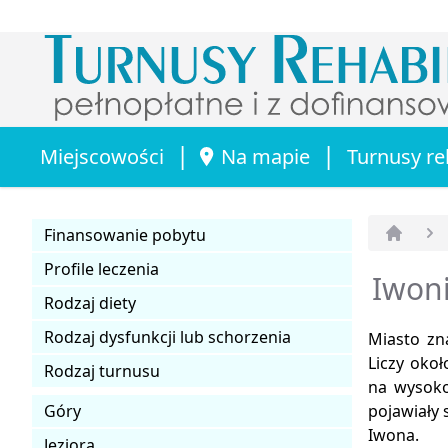
|
|
Miejscowości
Na mapie
Turnusy re
Finansowanie pobytu
Strona 
Profile leczenia
Iwoni
Rodzaj diety
Rodzaj dysfunkcji lub schorzenia
Miasto zn
Liczy oko
Rodzaj turnusu
na wysoko
Góry
pojawiały 
Iwona.
Jeziora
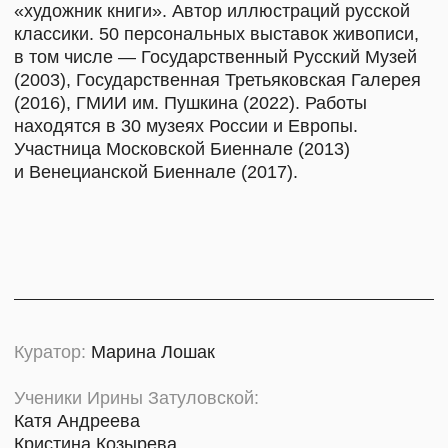
Антон Тушин
Световой дизайн:
Бюро Raum: Влад Обласов, Станислав Никитин
Владимиро-Суздальский музей-заповедник:
Екатерина Проничева
Сергей Мешалкин
Тина Ваграмян
ВЫРАЖАЕМ БЛАГОДАРНОСТЬ
Андрею Бартеневу, Алисе Бирюковой, Кате
Бочавар, Александру Васильеву, Андрею
Волкову, Вадиму и Евгении Дымовым, Федору
Кнокову, Юлии Коровиной, Николаю Макарову,
Дмитрию и Нине Новокрещеновым, Максиму
Орлову, Евгению Перову, Алексею Полякову,
Марии и Ивану Поляковым, Татьяне Фленовой,
Юлии Хавронич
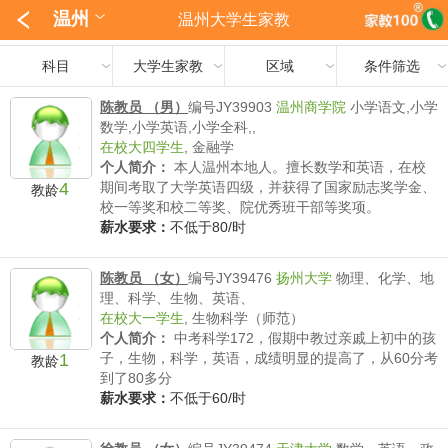
温州
温州大学生家教
科目
大学生家教
区域
条件筛选
陈教员 （男）
编号JY39903
温州商学院
小学语文,小学
数学,小学英语,小学全科,,
在校大四学生
,
金融学
个人简介：
本人温州本地人。擅长数学和英语，在校
4
期间考取了大学英语四级，并获得了国家励志奖学金、
教龄
校一等奖和校二等奖、院优秀班干部等奖项。
薪水要求：
不低于80/时
陈教员 （女）
编号JY39476
扬州大学
物理、化学、地
理、科学、生物、英语、
在校大一学生
,
生物科学（师范）
个人简介：
中考科学172，假期中教过亲戚上初中的孩
1
子，生物，科学，英语，成绩明显的提高了，从60分考
教龄
到了80多分
薪水要求：
不低于60/时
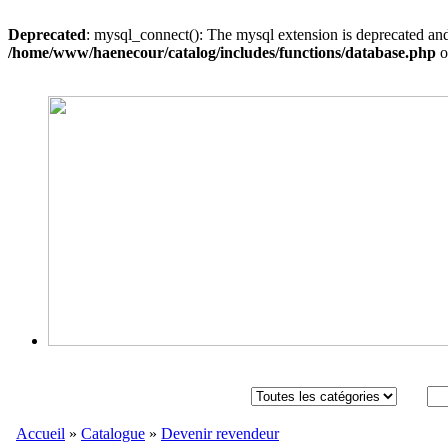
Deprecated
: mysql_connect(): The mysql extension is deprecated and
/home/www/haenecour/catalog/includes/functions/database.php
o
Accueil
»
Catalogue
»
Devenir revendeur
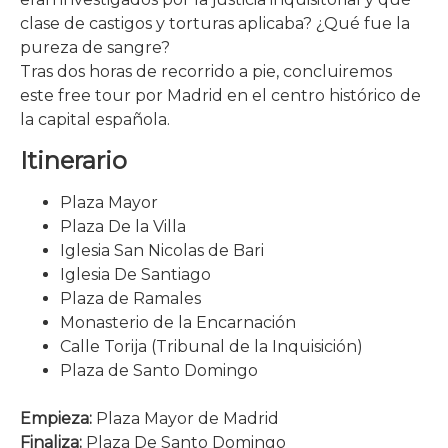
clase de castigos y torturas aplicaba? ¿Qué fue la
pureza de sangre?
Tras dos horas de recorrido a pie, concluiremos
este free tour por Madrid en el centro histórico de
la capital española.
Itinerario
Plaza Mayor
Plaza De la Villa
Iglesia San Nicolas de Bari
Iglesia De Santiago
Plaza de Ramales
Monasterio de la Encarnación
Calle Torija (Tribunal de la Inquisición)
Plaza de Santo Domingo
Empieza:
Plaza Mayor de Madrid
Finaliza:
Plaza De Santo Domingo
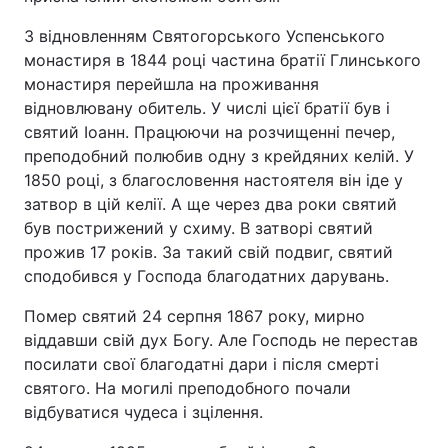
З відновленням Святогорського Успенського
монастиря в 1844 році частина братії Глинського
монастиря перейшла на проживання
відновлювану обитель. У числі цієї братії був і
святий Іоанн. Працюючи на розчищенні печер,
преподобний полюбив одну з крейдяних келій. У
1850 році, з благословення настоятеля він іде у
затвор в цій келії. А ще через два роки святий
був пострижений у схиму. В затворі святий
прожив 17 років. За такий свій подвиг, святий
сподобився у Господа благодатних дарувань.
Помер святий 24 серпня 1867 року, мирно
віддавши свій дух Богу. Але Господь не перестав
посилати свої благодатні дари і після смерті
святого. На могилі преподобного почали
відбуватися чудеса і зцілення.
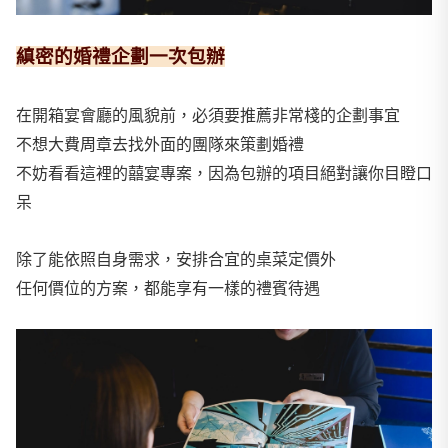
縝密的婚禮企劃一次包辦
在開箱宴會廳的風貌前，必須要推薦非常棧的企劃事宜
不想大費周章去找外面的團隊來策劃婚禮
不妨看看這裡的囍宴專案，因為包辦的項目絕對讓你目瞪口
呆
除了能依照自身需求，安排合宜的桌菜定價外
任何價位的方案，都能享有一樣的禮賓待遇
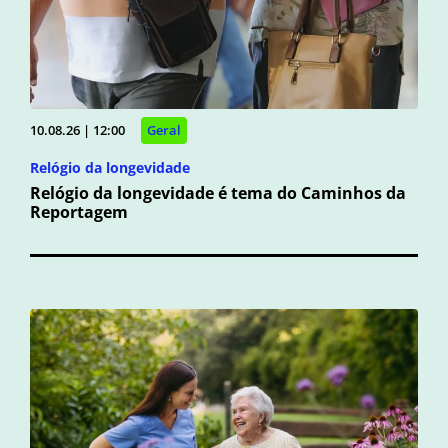
10.08.26 | 12:00
Geral
Relógio da longevidade
Relógio da longevidade é tema do Caminhos da
Reportagem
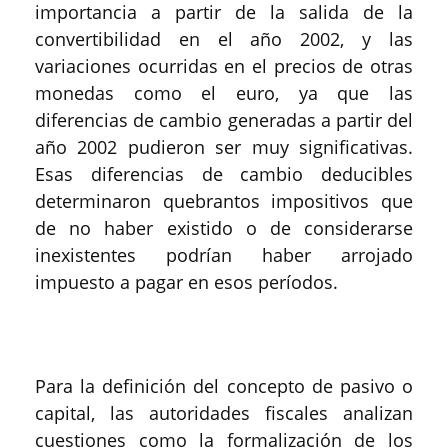
importancia a partir de la salida de la
convertibilidad en el año 2002, y las
variaciones ocurridas en el precios de otras
monedas como el euro, ya que las
diferencias de cambio generadas a partir del
año 2002 pudieron ser muy significativas.
Esas diferencias de cambio deducibles
determinaron quebrantos impositivos que
de no haber existido o de considerarse
inexistentes podrían haber arrojado
impuesto a pagar en esos períodos.
Para la definición del concepto de pasivo o
capital, las autoridades fiscales analizan
cuestiones como la formalización de los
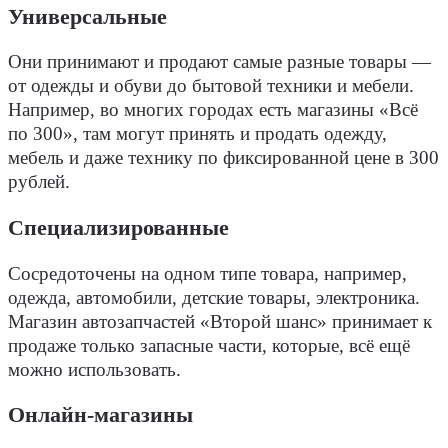
Универсальные
Они принимают и продают самые разные товары —
от одежды и обуви до бытовой техники и мебели.
Например, во многих городах есть магазины «Всё
по 300», там могут принять и продать одежду,
мебель и даже технику по фиксированной цене в 300
рублей.
Специализированные
Сосредоточены на одном типе товара, например,
одежда, автомобили, детские товары, электроника.
Магазин автозапчастей «Второй шанс» принимает к
продаже только запасные части, которые, всё ещё
можно использовать.
Онлайн-магазины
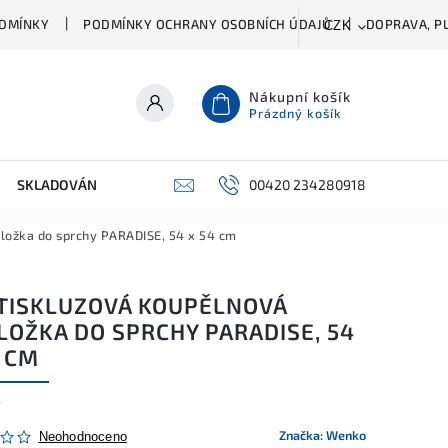
DMÍNKY
PODMÍNKY OCHRANY OSOBNÍCH ÚDAJŮ
DOPRAVA, PL
CZK
Nákupní košík
Prázdný košík
SKLADOVÁNÍ A ČIŠTĚNÍ
PŘÍSLUŠENSTVÍ
00420 234280918
ŠATNÍK
ložka do sprchy PARADISE, 54 x 54 cm
TISKLUZOVÁ KOUPĚLNOVÁ
LOŽKA DO SPRCHY PARADISE, 54
 CM
5
Značka:
Wenko
Neohodnoceno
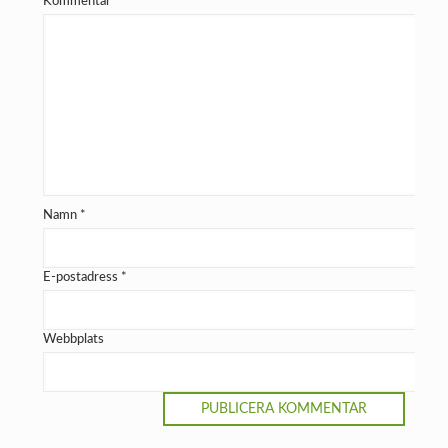
Kommentar
*
Namn
*
E-postadress
*
Webbplats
-.-.-
▶ Problem
Every line above in the stretch from the one with "прожив 17 років. За такий свій подвиг, святий" through the one with "Например, во многих" is to be transcribed exactly, ends included. No picture is copied.

▶ Completed task
прожив 17 років. За такий свій подвиг, святий
сподобився у Господа благодатних дарувань.
Помер святий 24 серпня 1867 року, мирно
віддавши свій дух Богу. Але Господь не перестав
посилати свої благодатні дари і після смерті
святого. На могилі преподобного почали
відбуватися чудеса і зцілення.
縝密的婚禮企劃一次包辦
在開箱宴會廳的風貌前，必須要推薦非常棧的企劃事宜
不想大費周章去找外面的團隊來策劃婚禮
不妨看看這裡的囍宴專案，因為包辦的項目絕對讓你目瞪口
呆
除了能依照自身需求，安排合宜的桌菜定價外
任何價位的方案，都能享有一樣的禮賓待遇
10.08.26 | 12:00
Geral
Relógio da longevidade
Relógio da longevidade é tema do Caminhos da
Reportagem
importancia a partir de la salida de la
convertibilidad en el año 2002, y las
variaciones ocurridas en el precios de otras
monedas como el euro, ya que las
diferencias de cambio generadas a partir del
año 2002 pudieron ser muy significativas.
Esas diferencias de cambio deducibles
determinaron quebrantos impositivos que
de no haber existido o de considerarse
inexistentes podrían haber arrojado
impuesto a pagar en esos períodos.
Para la definición del concepto de pasivo o
capital, las autoridades fiscales analizan
cuestiones como la formalización de los
Универсальные
Они принимают и продают самые разные товары —
от одежды и обуви до бытовой техники и мебели.
Например, во многих городах есть магазины «Всё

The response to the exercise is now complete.